André Previn and the Democratisation of Classical Music

André Previn, the remarkably versatile German-American pianist, composer, conductor, jazz musician and presenter, who died on 28 February 2019 at the age of 89, was an iconic figure in the national consciousness, and significant to me personally in my own musical and cultural upbringing.

André Previn

André Previn

There was always a lot of music at home when I was growing up – on the radio, on LPs and, significantly, on television; so much in fact that classical music felt like a normal part of the day-to-day cultural landscape of the 1970s and 80s. As a family, we enjoyed André Previn’s programmes on the BBC where, with the London Symphony Orchestra (LSO), he introduced works from the classical repertoire in a way which was engaging, informative, intelligent – and accessible. The orchestra eschewed their usual formal attire of white tie and tails, as did Previn as conductor, often sporting one of his colourful silk neck scarfs, and in this more relaxed setting, Previn introduced the great works of the classical canon in a way which was comprehensible to the lay listener, yet never simplistic. In his ‘André Previn & Friends’ programmes, Previn was joined by musical friends and acquaintances who performed music together and talked about it in a casual yet informed way which allowed the viewer to get beyond the notes and revealed insights into the life of a classical musician. In 1971, Previn even appeared on the very popular Morecombe & Wise show (introduced as “Mr Andrew Preview”) where he gamely played along with Eric Morecombe’s famously inept performance of Grieg’s Piano Concerto (“I’m playing all the right notes, but not necessarily in the right order”). It is a mark, perhaps, of just how much classical music was part of the mainstream British culture and consciousness in those days that a leading conductor could appear on a TV comedy show. We have star conductors aplenty – Simon Rattle, Gustavo Dudamel, Marin Alsop et al – but it’s unlikely any of them would ever be invited onto a popular TV show today.

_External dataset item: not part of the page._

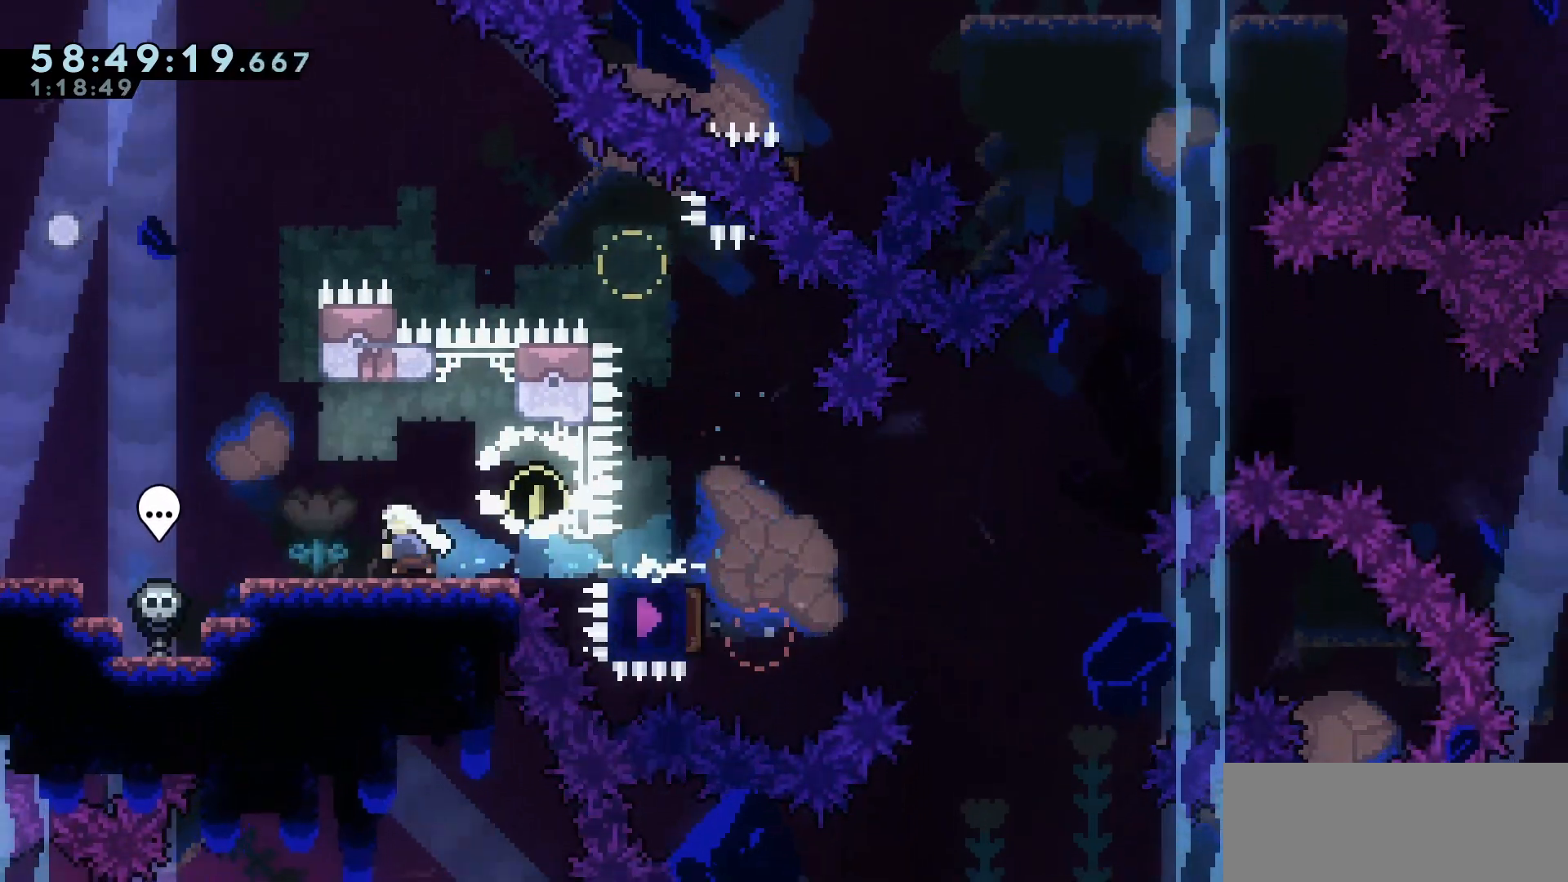
{"keys": ["jump", "right"], "events": [[117, "demo", "down"], [117, "right", "down"], [167, "jump", "down"], [217, "jump", "up"], [250, "demo", "up"], [400, "jump", "down"]]}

While some critics sneered at his “populist” approach, Previn clearly understood the value of making classical music appealing to a mass audience and television was the perfect vehicle for this. At the height of his television career, the LSO, for which he was principal conductor for 11 years, was playing to packed halls, something many classical musicians would kill for today.

Bernstein: Overture from Candide (André Previn with LSO)
“Bernstein has made it possible not to specialize in one area of music,” Previn said of his idol Leonard Bernstein, who enjoyed similar popularity, and with a background in film score writing for Hollywood (for which he won several Oscars) and jazz as well as classical music, Previn’s great skill, like Bernstein’s, was his ability to segue seamlessly between these different strands of his polymathic career. In doing so he democratised classical music in particular by demonstrating that it was possible to like and appreciate all music, untrammelled by the boundaries of genre or style. And unlike some presentations of classical music on TV today, in his own programmes he never tried to “trendify” it nor patronise his audiences; instead he raised “the public’s awareness of great music and its performance by demonstrating just how great – majestic, magical, exciting, moving – it actually is” (Peter Donohoe, concert pianist).

His greatest achievement was to bring classical music to a wider audience, far beyond the rarefied concert halls, and he did so with humour, eloquence and, above all, huge respect for the music itself.